We may be crawling our way out of the recession, but the severity of the downturn has left its casualties, among them a bruised reputation for the banking and finance sector, which was blamed by most for bringing the world to near economic meltdown.
There's powerful evidence for this loss of prestige in the results of this year's survey of British undergraduates' job aspirations by the Swedish research firm Universum. Every year for the last decade, Universum, which describes itself as an employer branding organisation, has questioned students on their perceptions, preferences and expectations in the world of work. It has also asked each respondent to select, from a list of more than a hundred organisations, his or her top five "ideal employers," giving reasons.
This year's survey, of more than 12,000 students, carried out between last November and this March, shows a plummeting popularity among leading banking and finance institutions, formerly regarded as the most desirable of employers.

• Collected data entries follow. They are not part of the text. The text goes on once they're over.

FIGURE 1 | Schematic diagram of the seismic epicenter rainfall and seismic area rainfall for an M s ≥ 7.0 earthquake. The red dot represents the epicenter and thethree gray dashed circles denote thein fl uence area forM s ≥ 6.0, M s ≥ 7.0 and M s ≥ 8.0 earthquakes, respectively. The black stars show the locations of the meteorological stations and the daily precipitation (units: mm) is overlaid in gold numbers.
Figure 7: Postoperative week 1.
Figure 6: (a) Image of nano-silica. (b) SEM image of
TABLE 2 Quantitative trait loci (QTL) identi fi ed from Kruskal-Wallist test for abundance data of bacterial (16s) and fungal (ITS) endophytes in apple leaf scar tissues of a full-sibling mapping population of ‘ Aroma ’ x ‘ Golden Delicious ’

Among students on business and commerce courses, the firms that a year ago filled the top three places have all lost their lustre. The bank and financial firm J P Morgan slid 13 places; PricewaterhouseCoopers has dropped two places, and Goldman Sachs is down six positions. Other significant drops among the same students include Morgan Stanley (12 places down), Deutsche Bank (20), Lloyds TSB (14), Credit Suisse (29) and the Royal Bank of Scotland (17).

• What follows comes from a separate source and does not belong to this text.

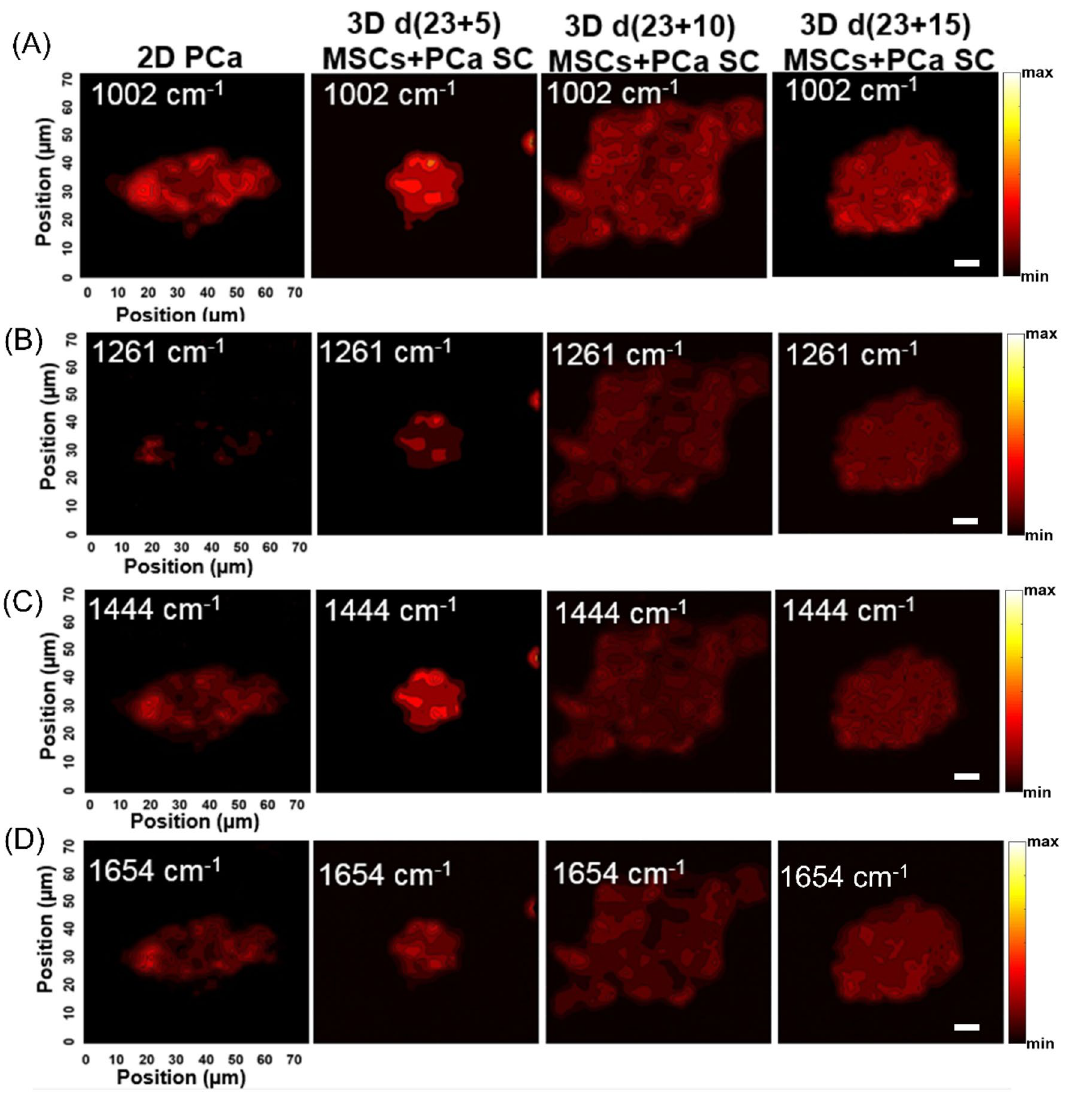
Figure 4. Raman maps of prostate cancer cells. Raman mapping images obtained from 2D PCa and three 3D MSCs + PCa SCs for vibrational signatures of: ( A ) 1002 cm −1 , ( B ) 1261 cm −1 , ( C ) 1444 cm −1 , and ( D ) 1654 cm −1 . Scale bars, 10 µm ( A – D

Filling the gap in the popularity stakes are employers associated with IT, the internet and media. Apple, Google and the BBC fill the top three spots, with Microsoft, Sky, John Lewis and the NHS also rising up the rankings by more than 10 places.

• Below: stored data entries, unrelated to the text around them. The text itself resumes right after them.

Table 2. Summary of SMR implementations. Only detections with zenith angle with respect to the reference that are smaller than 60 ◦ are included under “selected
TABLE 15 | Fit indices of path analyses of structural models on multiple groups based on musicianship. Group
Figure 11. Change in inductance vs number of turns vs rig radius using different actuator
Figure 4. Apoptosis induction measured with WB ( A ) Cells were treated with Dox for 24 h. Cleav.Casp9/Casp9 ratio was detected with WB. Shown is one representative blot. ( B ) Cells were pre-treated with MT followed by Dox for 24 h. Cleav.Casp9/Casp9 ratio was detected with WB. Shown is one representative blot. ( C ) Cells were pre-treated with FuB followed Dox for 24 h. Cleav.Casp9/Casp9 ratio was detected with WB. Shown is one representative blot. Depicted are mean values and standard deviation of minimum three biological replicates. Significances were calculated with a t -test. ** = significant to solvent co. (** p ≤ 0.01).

These changing verdicts on the desirability of potential employers, and the detailed reasoning given by students for arriving at their conclusions, clearly present food for thought for the HR departments of leading companies, which use Universum's data to tailor recruitment campaigns. "The repercussions of the banking crisis will have significant effects on the recruiting abilities of employers," says Anne Margrethe Mannerfelt, Universum's director for western Europe.
"The war for talented recruits is re-emerging, and many employers from the banking and finance sector which are fighting for top talent may be pipped to the post by employers with a better image."
Among students in other subject areas, the results reflect fewer differences from last year. Engineering and IT students, for example, have collectively selected the same top-five firms as last year, namely Google, Microsoft, Apple, IBM and Rolls Royce.
Apple's consolidation among the super-popular firms is perhaps unsurprising, given the ubiquity on campuses and elsewhere of iPods and iPhones. But until last year, the firm wasn't even on Universum's list of employers presented to students.
"Including Apple in our list of employers was a bit controversial, because they don't do a lot of graduate recruitment in the UK," says Michelle Boyde, Universum's university relations manager in the UK. "But now it certainly feels as if Apple is going in the same direction as Google, which is at the top of our global rankings."
Another striking trend is the gradual rise of green employers up the rankings. A stand-out mover in the engineering and IT students' list is the Environment Agency, which has risen 12 places to 21st spot. And there is similar evidence in the preferences of natural sciences students, where the renewable energy firm RWE npower has climbed an amazing 65 places to 43rd. The NHS, the drugs firm GlaxoSmithKline and the Environment Agency continue to fill the top-three spots among science students, although in a slightly different order. Amid the snakes and ladders of employer popularity, though, undergraduates' overall career goals have remained fairly consistent, as have the expectations they have of an employer. Like last year, work-life balance is still the most important goal, followed by the desire for security and stability in a job, a factor that, not surprisingly has been edging its way up the list for the past couple of years.
As far as employers' attributes are concerned, the students listed good reputation, market success and financial strength as the three most important characteristics for an ideal employer. In that light, it's not hard to grasp why the banks and financial institutions have slipped in the rankings.
"We know which attributes students value," says Mannerfelt, "and this year we can see that the employers with weaker employer brands are simply not associated with these attributes anymore."